Lex took his hand back and released the parking brake in an angry movement. “You’ve really got this not trusting me business down, haven’t you?”

Again—crap. I reached awkwardly across my lap to reengage the brake, since my left hand was still fisted to keep from losing the ring. “Hey. I wasn’t saying you told them. Did you hear me saying that?”

Then again, if they learned about my quest some other way, I wasn’t sure he could have told me, either.

When Lex turned back to me, his expression was impassive—and his eyes desperate. “We really don’t communicate well, do we?”

I might not be able to tell him that it would all work out, not with any certainty, but I could at least reach for him, cradle my palm across his clean-shaven cheek. If words couldn’t ease his uncertainty, maybe simple touch would.

As if I’d drawn him, Lex leaned nearer, braced his forehead lightly against mine. “I can’t lose you again.”

Which on some levels was so tender, so vulnerable, that I felt half-ready to ditch everything, just to taste his lips, just to ease some of the uncertainty from this man’s deep, golden eyes. When I looked at him I saw too much—a boy dying of leukemia, a teenager grieving his dead mother, a man determined to keep promises he should never have had to make….

But on some levels, intentional or not, his words were manipulative as hell.

“You first,” I whispered, turning my head to rest it on his shoulder. Lex really had great shoulders, solid and strong, even without the crisply tailored suits.
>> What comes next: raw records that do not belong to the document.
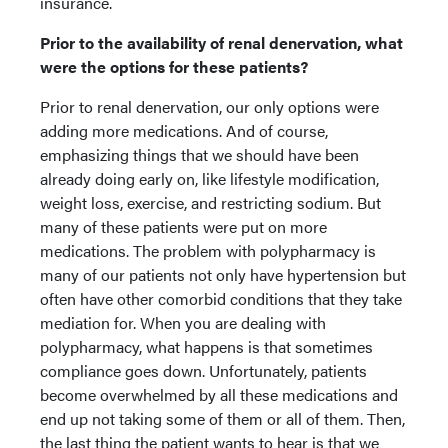
insurance.
Prior to the availability of renal denervation, what
were the options for these patients?
Prior to renal denervation, our only options were
adding more medications. And of course,
emphasizing things that we should have been
already doing early on, like lifestyle modification,
weight loss, exercise, and restricting sodium. But
many of these patients were put on more
medications. The problem with polypharmacy is
many of our patients not only have hypertension but
often have other comorbid conditions that they take
mediation for. When you are dealing with
polypharmacy, what happens is that sometimes
compliance goes down. Unfortunately, patients
become overwhelmed by all these medications and
end up not taking some of them or all of them. Then,
the last thing the patient wants to hear is that we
He would make a really great leader of warriors.

“Me first, what?”

“You promise to stop doing dangerous things, taking transatlantic flights to unsafe places—”

“Mag.” The sardonic note he put into my name told me we were done with the puppy-dog eyes for now.

“…move to the suburbs, ditch the sports car….”

He sighed and leaned his weight into me, hard enough to nudge me fully back into my own seat.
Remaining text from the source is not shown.